Down the street, a “family” of scarecrows lounges in front of an abandoned grocery shop while a doll dressed as an old farmer window-shops next door.
Near the bus stop, a group of scarecrows gathers as another “father” doll pulls a cart full of “children.”
‘It’s lonely now’
While never humming with people, Ayano remembers as a child that Nagoro was once a well-to-do place with some 300 residents and laborers supported by the forestry industry and dam construction work.
“People gradually left… It’s lonely now,” she said. “I made more dolls as I remembered the time when the village was lively.”
Nagoro’s plight is replicated all around Japan, as the world’s third-largest economy battles a declining population, low birth rate and high life expectancy.
The country is on the verge of becoming the first “ultra-aged” country in the world, meaning that 28 percent of people are aged 65 or above.
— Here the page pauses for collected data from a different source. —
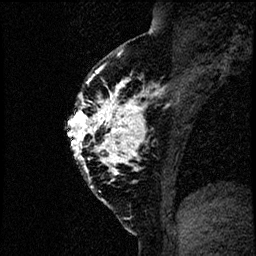
Breast MRI (dynamic contrast-enhanced), one sagittal slice; position 40 of 60 along the scan axis; dynamic contrast-enhanced study with each time point stored as its own series, time point 2 of 4 at this slice position (early post-contrast, ordered by acquisition time); 1.5 T; TE 4.2 ms, TR 17.6 ms; 2 mm slice thickness; 256 × 256 image matrix, field of view 200 × 200 mm. Patient: female, 40 years. From the clinical record (not read from this slice): setting: breast cancer imaged before/during neoadjuvant chemotherapy; receptor status: HER2-positive.
Outlined on this slice (semi-automatic segmentation, software-assisted and operator-edited):
- analysis volume of interest (the breast-tissue region the enhancement analysis was run in; not a lesion): bounding box [x1, y1, x2, y2] px = [66, 55, 185, 206]
- tumour enhancement mask (voxels above the 100 % enhancement threshold inside the analysis volume of interest): [67, 81, 141, 168]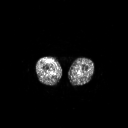
FDG PET of an extremity soft-tissue mass (from a PET/CT study), one axial slice; position 228 of 311 along the scan axis; 128 × 128 image matrix, field of view 700 × 700 mm. Male patient, age 56 years. From the clinical record (not read from this slice): histological type: pleiomorphic leiomyosarcoma; grade: intermediate; site of the primary tumour: right thigh.
Outlined on this slice (expert contour drawn on MRI and transferred to this co-registered scan by the dataset authors):
- gross tumour volume including surrounding oedema: box from (x=46, y=59) to (x=51, y=63) px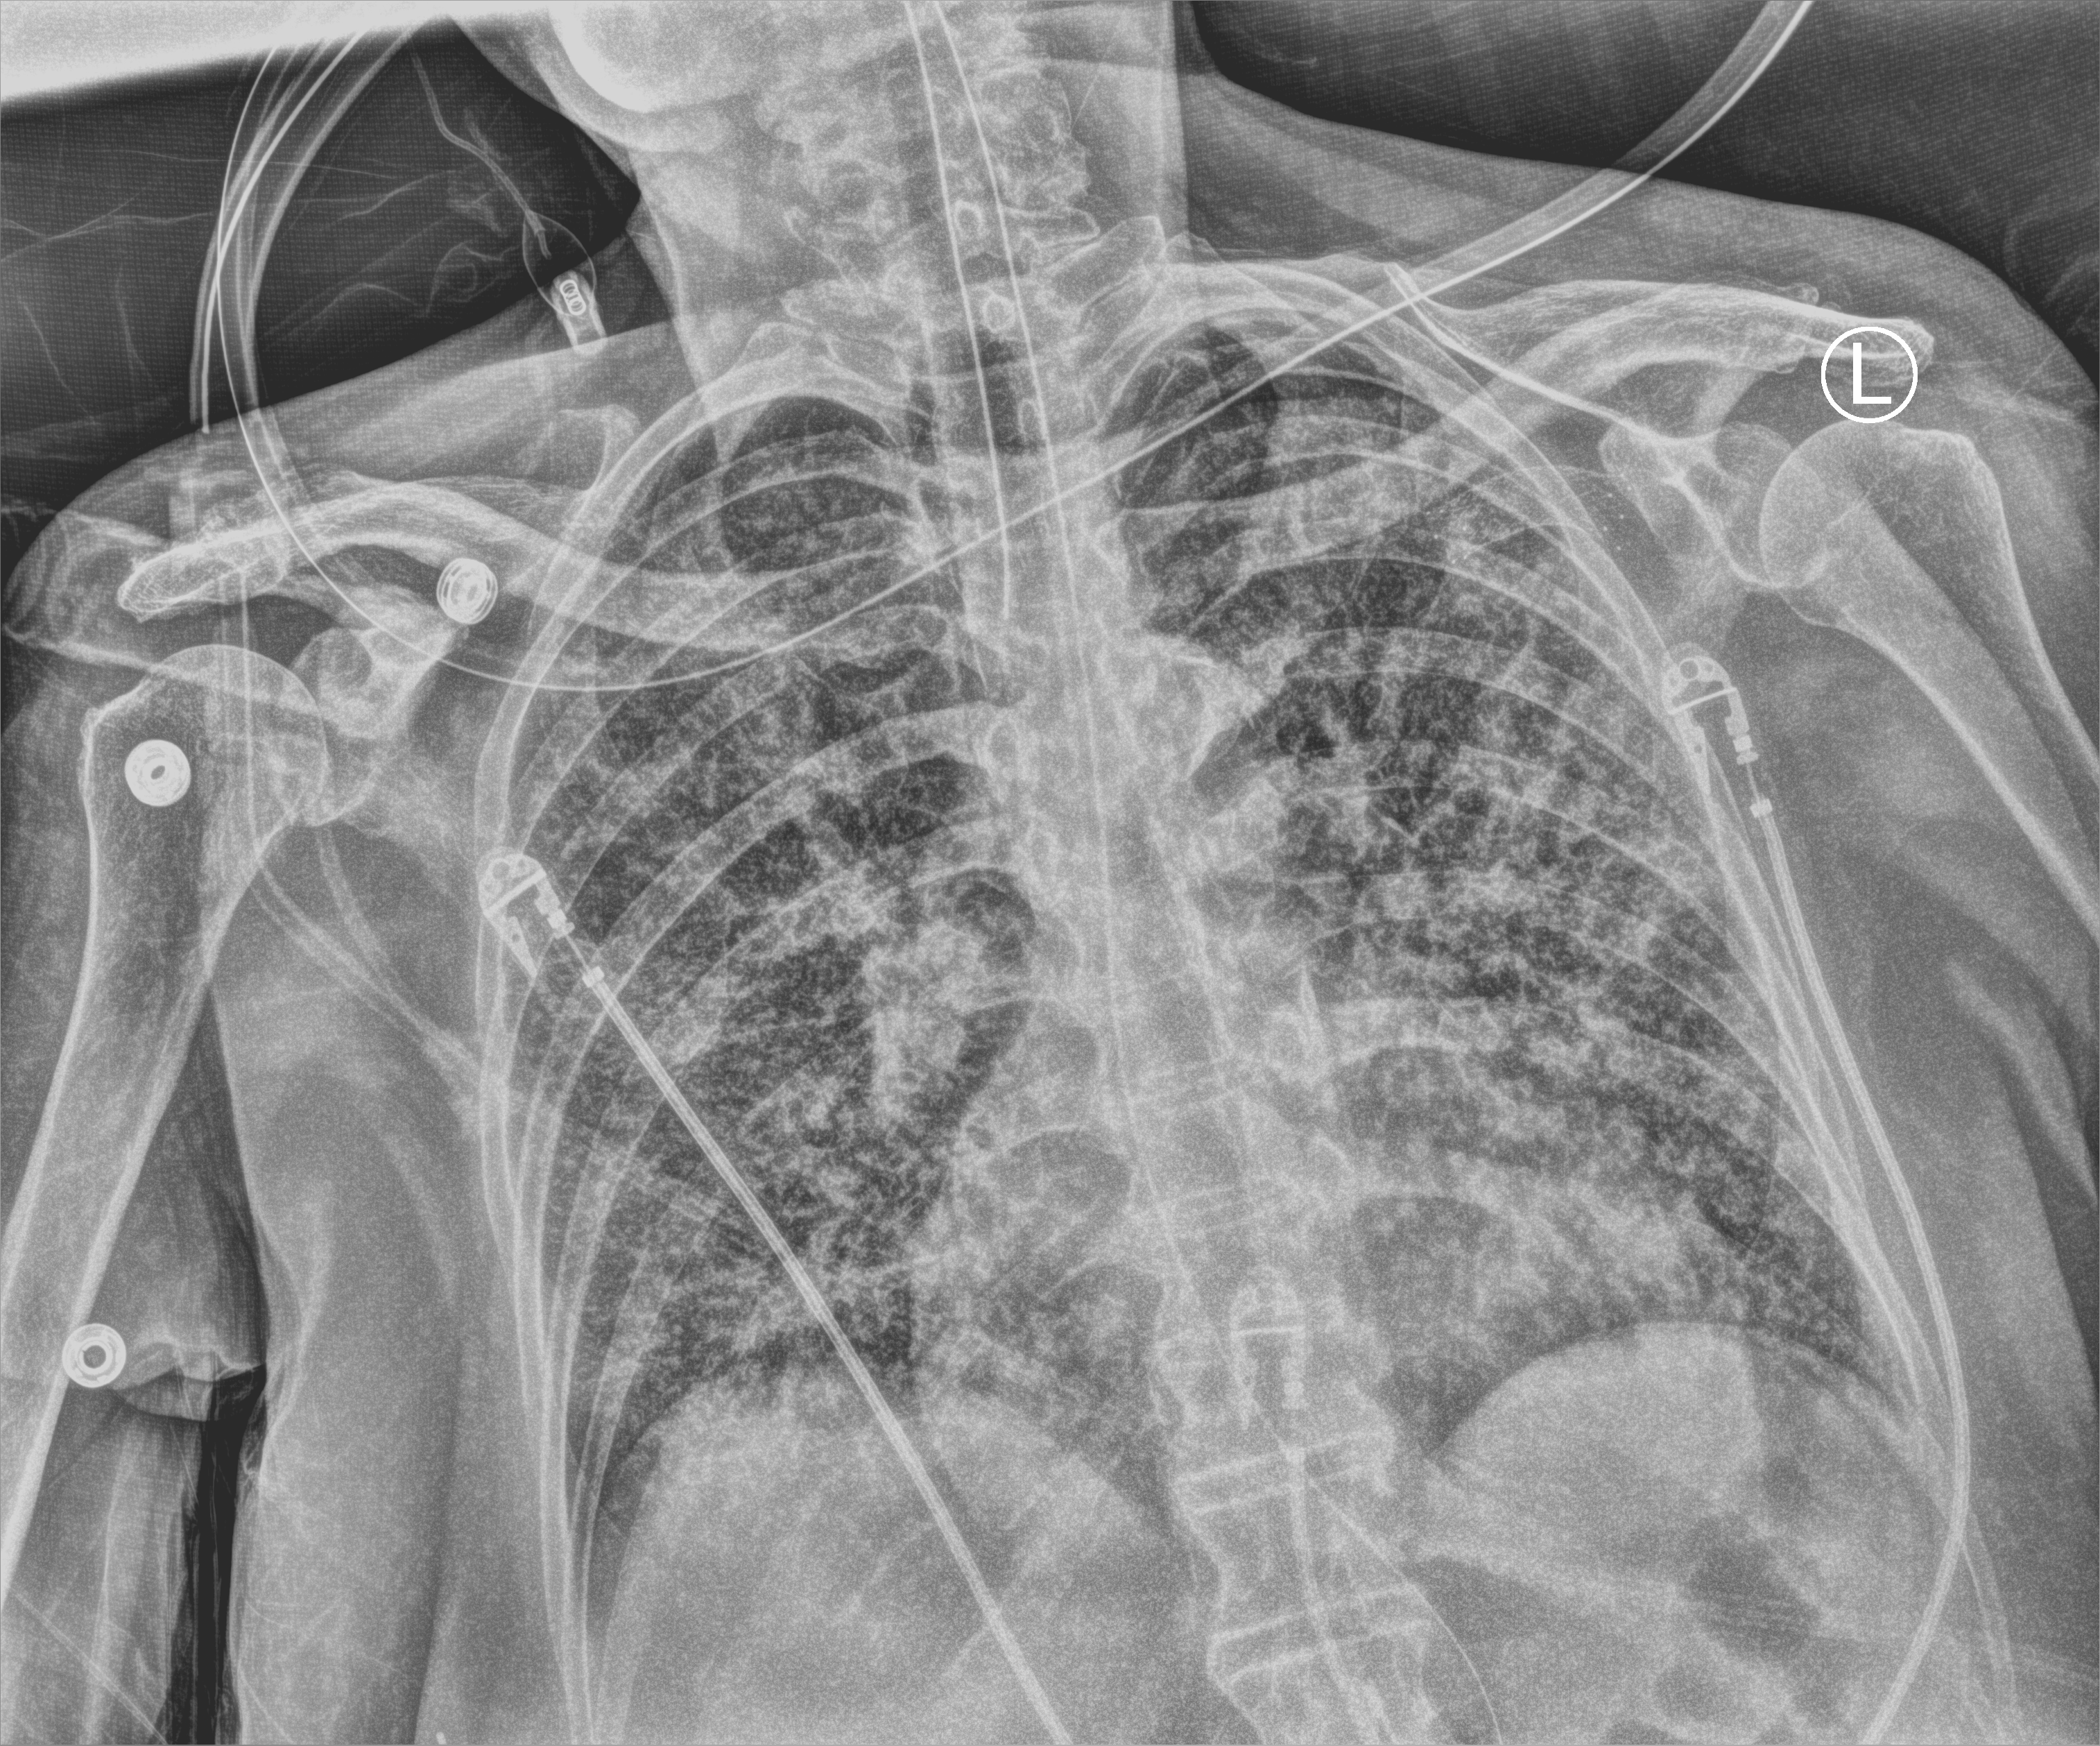
Portable chest radiograph; anteroposterior (AP) projection. Patient hospitalised with COVID-19; female, aged 60–74 years.
Hospital-stay facts (about this admission, not read from this image; timing relative to this image not recorded): mechanically ventilated during this hospital stay: yes; length of hospital stay: 23 days; admitted to intensive care during this hospital stay: yes.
The latest government report shows that 27.7 percent of a population of 127 million — one in four people — are aged 65 or older and the figure is expected to jump to 37.7 percent in 2050.
According to experts, around 40 percent of Japan’s 1,700 municipalities are defined as “depopulated.”
After World War II, when forestry and agriculture were the main economic drivers, many Japanese lived in rural villages like Nagoro. But young people started to leave for Tokyo in the 1960s, said Takumi Fujinami, economist at the Japan Research Institute.
“The economy was booming in Tokyo and industrial areas at that time. They were the only places people could earn money, so a lot of young people moved there,” he said.
Prime Minister Shinzo Abe has pledged to revive regions outside Tokyo by pumping in tens of billions of yen, but this is not enough to stop young people from leaving their hometowns to work in Tokyo, Fujinami said.
“In order to combat depopulation, we need people moving in to depopulated areas. But recovering the population is extremely difficult,” he said.
“Instead, it’s important to increase income or improve working conditions for young people in rural areas.”
For example, companies in rural areas tend to have fewer holidays than those in Tokyo, he said.
“We need to create communities where young people can make a long-term living ,” Fujinami said, adding that subsidizing them to move in is not enough.
While there is little evidence of citizens returning to Nagoro, Ayano’s dolls have attracted flesh-and-blood people from as far afield as the US and France.
“Before I started making scarecrows, nobody stopped by. Now many people visit here,” she said.
“I hope Nagoro will become lively again and many people come here for sightseeing.”
“I don’t know what Nagoro will look like in 10 or 20 years… but I’ll keep on making dolls.”